Arrêts de travail : le taux d’absentéisme augmente toujours dans les entreprises


La dixième édition du baromètre de l’absentéisme mené par le cabinet Ayming, en partenariat avec le groupe de protection sociale AG2R La Mondiale, note une augmentation globale du taux d’absentéisme, avec de fortes disparités en fonction des secteurs d’activité.
Après une année de relative stabilité, le taux d’absentéisme est reparti à la hausse selon la méthodologie du baromètre de l’absentéisme et de l’engagement mené, pour la dixième fois, par le cabinet Ayming. Une étude réalisée en partenariat avec le groupe de protection sociale AG2R La Mondiale*.
Le taux global de l’absentéisme en France en 2017 passe ainsi de 4,59% à 4,72% par rapport à l’année dernière, soit 17,2 jours d’absence par an et par salarié (contre 16,8 en 2016). Toutefois, rapporté au nombre de jours ouvrés dans l’année (226, en ôtant les week-ends, les jours fériés et cinq semaines de congés payés), ce chiffre passe à 10,7 jours par an.
Disparités par région, métier…
Les disparités sont de plusieurs ordres. Le taux d’absentéisme est ainsi plus élevé pour les femmes que les hommes (5,30% contre 3,54%), les femmes occupant des postes générateurs de problèmes de santé plus importants, notamment des troubles musculo-squelettiques (TMS). Il évolue différemment selon les secteurs d’activité : il est en hausse dans la santé (5,31%), le commerce (4,86%) et l’industrie/BTP (3,94%), mais baisse assez fortement dans les services (4,84% contre 5,48% l’année précédente). Disparités, enfin, par région : il est en forte hausse en Corse (6,99%), en Occitanie (5,50%) ou encore dans le Grand-Est (5,06%), mais baisse dans les Hauts-de-France (4,69%) et les Dom-Tom (4,02%).
Une analyse particulière de ce taux d’absentéisme peut aussi être menée par âge. Il est de 7,11% pour les plus de 55 ans, contre 3,23% pour les moins de 30 ans, mais la durée des arrêts de travail importe en réalité plus que leur fréquence. Ainsi, 45% des absences des salariés de plus de 55 ans sont de longue durée (plus d’un mois d’arrêt consécutif, contre 7% pour ceux de moins de 25 ans). De même, le taux d’absentéisme évolue avec l’ancienneté, avec des baisses de plus de 30% pour certaines catégories d’âge à partir de cinq années d’ancienneté.

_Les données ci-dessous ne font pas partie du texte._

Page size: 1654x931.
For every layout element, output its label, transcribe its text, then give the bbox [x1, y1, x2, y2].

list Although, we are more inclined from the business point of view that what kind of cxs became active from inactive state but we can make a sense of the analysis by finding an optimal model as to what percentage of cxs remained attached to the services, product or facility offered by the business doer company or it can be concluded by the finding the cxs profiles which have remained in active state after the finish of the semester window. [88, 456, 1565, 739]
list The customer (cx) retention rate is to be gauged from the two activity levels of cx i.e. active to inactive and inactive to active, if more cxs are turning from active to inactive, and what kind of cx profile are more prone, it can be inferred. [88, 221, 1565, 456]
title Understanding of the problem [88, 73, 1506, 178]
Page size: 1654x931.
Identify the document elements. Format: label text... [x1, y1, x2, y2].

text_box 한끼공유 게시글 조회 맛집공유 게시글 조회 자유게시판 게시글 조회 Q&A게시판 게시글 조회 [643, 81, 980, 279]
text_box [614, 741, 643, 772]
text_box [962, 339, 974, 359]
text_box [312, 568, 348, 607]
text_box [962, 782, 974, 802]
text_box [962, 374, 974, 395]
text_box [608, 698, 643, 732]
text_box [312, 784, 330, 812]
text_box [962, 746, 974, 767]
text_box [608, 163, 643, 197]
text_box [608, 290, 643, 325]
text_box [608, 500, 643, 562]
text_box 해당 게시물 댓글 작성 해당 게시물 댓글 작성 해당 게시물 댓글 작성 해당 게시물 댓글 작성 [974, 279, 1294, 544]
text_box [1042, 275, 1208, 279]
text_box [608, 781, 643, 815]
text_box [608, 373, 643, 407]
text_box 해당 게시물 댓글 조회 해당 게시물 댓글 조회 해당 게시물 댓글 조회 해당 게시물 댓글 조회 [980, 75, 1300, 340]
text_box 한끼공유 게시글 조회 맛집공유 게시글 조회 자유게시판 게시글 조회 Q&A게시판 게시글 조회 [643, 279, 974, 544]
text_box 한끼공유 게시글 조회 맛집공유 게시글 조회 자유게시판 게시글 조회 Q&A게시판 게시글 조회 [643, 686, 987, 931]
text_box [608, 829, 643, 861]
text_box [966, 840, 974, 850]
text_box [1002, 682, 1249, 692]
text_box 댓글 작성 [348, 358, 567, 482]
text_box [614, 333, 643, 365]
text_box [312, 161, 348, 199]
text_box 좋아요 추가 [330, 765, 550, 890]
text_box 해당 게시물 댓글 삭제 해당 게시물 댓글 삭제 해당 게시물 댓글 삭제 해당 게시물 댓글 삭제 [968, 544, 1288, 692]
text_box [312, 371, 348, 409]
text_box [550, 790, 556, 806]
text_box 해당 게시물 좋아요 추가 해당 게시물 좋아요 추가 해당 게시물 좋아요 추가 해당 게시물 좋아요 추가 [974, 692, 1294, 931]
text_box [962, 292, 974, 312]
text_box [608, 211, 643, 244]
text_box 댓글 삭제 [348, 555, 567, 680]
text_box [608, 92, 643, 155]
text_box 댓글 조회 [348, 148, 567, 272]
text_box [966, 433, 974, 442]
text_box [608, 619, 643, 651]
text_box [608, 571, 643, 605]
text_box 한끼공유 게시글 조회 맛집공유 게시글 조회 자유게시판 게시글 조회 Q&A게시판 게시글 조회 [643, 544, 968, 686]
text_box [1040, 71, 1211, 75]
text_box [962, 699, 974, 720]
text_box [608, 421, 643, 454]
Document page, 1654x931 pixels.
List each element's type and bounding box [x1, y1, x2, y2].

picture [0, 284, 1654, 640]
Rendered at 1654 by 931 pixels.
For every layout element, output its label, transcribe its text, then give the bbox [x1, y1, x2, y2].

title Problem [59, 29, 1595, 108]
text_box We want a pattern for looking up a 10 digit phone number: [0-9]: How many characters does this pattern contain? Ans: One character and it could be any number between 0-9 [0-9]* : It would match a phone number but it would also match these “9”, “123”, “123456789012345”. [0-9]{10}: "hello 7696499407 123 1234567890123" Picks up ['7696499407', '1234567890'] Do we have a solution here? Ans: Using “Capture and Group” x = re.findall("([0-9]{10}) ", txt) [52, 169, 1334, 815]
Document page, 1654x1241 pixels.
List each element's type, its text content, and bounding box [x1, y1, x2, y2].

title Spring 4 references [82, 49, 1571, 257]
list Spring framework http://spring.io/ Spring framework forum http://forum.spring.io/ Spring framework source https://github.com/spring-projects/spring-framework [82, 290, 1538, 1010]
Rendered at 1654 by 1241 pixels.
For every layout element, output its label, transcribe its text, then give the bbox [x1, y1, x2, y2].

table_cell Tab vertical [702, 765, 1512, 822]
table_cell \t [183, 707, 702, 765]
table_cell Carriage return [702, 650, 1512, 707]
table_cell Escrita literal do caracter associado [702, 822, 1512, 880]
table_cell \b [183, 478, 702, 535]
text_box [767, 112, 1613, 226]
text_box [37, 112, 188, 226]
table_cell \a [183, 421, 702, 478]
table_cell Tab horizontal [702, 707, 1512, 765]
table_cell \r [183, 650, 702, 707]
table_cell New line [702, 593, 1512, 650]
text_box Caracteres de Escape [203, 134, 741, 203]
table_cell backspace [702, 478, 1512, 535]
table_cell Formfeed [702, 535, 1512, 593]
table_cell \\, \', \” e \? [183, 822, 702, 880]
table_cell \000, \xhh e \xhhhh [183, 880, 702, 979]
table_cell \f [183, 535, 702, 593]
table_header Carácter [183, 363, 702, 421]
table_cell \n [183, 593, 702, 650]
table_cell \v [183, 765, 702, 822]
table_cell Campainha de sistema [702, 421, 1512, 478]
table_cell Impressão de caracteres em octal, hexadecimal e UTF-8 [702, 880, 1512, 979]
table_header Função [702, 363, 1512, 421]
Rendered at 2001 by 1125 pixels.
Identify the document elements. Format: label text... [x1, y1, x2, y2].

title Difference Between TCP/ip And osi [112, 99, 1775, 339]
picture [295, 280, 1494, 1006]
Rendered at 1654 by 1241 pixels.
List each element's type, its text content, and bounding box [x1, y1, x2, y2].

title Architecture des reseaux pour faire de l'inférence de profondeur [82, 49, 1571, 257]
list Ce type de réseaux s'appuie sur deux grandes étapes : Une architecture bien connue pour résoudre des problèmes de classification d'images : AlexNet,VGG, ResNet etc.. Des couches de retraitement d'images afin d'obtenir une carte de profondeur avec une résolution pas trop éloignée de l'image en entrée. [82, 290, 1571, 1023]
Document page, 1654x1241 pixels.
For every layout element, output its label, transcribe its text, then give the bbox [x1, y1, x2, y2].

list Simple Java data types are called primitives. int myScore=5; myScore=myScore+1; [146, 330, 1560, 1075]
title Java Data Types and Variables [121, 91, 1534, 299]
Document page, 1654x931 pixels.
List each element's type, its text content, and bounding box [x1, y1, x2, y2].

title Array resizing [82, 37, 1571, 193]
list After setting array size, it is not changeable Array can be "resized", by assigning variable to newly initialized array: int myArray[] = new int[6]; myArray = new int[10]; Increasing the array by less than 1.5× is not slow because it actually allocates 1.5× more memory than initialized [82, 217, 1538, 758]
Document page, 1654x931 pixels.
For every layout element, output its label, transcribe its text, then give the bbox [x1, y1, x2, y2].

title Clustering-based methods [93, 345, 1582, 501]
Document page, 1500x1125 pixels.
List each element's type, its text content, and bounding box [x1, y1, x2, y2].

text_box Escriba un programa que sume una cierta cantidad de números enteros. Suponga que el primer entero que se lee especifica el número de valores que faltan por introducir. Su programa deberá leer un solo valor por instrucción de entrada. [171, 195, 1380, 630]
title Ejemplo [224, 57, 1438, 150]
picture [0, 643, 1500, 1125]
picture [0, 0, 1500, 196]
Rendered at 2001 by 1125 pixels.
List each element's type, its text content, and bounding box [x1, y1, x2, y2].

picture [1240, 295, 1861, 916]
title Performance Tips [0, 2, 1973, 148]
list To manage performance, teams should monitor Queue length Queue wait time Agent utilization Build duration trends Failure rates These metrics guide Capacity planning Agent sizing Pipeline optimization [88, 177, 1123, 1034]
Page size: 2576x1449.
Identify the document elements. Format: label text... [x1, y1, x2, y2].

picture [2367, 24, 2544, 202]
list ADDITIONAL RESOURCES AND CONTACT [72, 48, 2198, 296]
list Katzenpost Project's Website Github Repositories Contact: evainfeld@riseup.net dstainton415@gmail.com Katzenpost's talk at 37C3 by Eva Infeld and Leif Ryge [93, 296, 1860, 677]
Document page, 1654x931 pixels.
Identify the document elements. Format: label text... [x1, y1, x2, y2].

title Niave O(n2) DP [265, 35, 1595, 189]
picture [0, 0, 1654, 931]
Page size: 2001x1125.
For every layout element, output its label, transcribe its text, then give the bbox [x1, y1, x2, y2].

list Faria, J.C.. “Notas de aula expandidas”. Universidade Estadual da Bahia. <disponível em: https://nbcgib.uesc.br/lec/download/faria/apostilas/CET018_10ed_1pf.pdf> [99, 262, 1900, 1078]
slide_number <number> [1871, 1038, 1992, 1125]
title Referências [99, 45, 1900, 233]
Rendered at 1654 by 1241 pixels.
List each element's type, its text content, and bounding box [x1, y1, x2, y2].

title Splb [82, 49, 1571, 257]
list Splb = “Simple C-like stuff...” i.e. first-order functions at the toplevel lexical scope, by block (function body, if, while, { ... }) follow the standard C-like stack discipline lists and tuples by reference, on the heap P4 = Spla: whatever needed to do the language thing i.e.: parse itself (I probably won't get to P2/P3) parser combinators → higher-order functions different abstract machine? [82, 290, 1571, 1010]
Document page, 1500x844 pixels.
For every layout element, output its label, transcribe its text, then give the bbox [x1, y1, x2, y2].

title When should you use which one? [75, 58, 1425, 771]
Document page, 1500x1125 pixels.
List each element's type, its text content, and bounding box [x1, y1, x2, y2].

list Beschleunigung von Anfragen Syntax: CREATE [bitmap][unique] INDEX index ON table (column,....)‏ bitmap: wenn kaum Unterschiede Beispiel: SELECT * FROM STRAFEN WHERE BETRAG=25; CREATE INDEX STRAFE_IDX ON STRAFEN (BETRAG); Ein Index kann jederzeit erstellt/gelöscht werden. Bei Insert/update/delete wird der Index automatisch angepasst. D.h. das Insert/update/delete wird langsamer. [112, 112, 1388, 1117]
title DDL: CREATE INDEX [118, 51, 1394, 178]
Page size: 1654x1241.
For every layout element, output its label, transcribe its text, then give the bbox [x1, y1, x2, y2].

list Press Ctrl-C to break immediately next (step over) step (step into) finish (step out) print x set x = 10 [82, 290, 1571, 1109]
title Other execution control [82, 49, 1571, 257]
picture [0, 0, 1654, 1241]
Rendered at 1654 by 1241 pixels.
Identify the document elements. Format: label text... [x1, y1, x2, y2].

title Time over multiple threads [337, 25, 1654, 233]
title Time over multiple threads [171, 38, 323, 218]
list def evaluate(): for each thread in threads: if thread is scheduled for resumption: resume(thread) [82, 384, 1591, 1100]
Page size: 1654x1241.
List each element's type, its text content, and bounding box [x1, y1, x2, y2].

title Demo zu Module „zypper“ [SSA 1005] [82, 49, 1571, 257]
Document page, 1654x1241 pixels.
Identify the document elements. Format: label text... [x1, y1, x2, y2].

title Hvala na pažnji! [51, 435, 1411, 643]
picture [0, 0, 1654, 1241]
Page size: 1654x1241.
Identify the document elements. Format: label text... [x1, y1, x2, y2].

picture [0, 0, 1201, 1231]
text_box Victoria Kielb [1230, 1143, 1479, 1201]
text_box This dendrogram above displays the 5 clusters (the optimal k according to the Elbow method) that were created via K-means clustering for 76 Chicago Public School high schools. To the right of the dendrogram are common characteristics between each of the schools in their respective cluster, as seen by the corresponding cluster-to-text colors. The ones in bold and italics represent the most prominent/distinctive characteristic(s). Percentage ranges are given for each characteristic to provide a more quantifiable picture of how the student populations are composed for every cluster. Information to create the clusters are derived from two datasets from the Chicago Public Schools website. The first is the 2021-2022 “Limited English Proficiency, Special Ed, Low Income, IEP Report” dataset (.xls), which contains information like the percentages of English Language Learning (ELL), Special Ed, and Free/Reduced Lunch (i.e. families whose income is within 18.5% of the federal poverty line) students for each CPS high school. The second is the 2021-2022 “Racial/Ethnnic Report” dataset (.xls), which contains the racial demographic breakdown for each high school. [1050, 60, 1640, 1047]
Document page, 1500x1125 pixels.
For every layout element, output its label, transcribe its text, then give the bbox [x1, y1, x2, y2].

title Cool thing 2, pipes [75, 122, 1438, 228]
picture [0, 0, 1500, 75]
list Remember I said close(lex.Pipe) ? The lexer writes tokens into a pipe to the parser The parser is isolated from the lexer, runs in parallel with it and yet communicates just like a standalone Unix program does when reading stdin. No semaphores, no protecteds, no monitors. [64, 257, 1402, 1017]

Un sujet de nouveau d’actualité
Ce baromètre est publié alors que la question de la prise en charge des arrêts de travail a été de nouveau posée, d’abord par le Premier ministre Édouard Philippe qui, fin août, envisageait de la transférer partiellement vers les entreprises avant de revenir en arrière.
Il a depuis missionné pour quatre mois Jean-Luc Bérard, directeur des ressources humaines du groupe industriel Safran, et Stéphane Seiller, magistrat à la Cour des comptes (ex-directeur par intérim de l’Asip santé mais surtout ex-directeur général de la caisse nationale du régime social des indépendants – le RSI – de 2011 à 2017) pour dresser un « diagnostic » et proposer « un certain nombre d’évolutions » pour endiguer la hausse des prescriptions d’arrêts maladie – +4 % par an depuis 2014.
* Méthodologie : baromètre mené autour d’une étude quantitative de l’absentéisme en France en 2017 réalisée en partenariat avec AG2R La Mondiale auprès de 46 540 entreprises employant 1 836 802 salariés du secteur privé et d’une étude qualitative Ayming-Kantar TNS conduite par téléphone en mai 2018 auprès de 1000 salariés du secteur privé en France.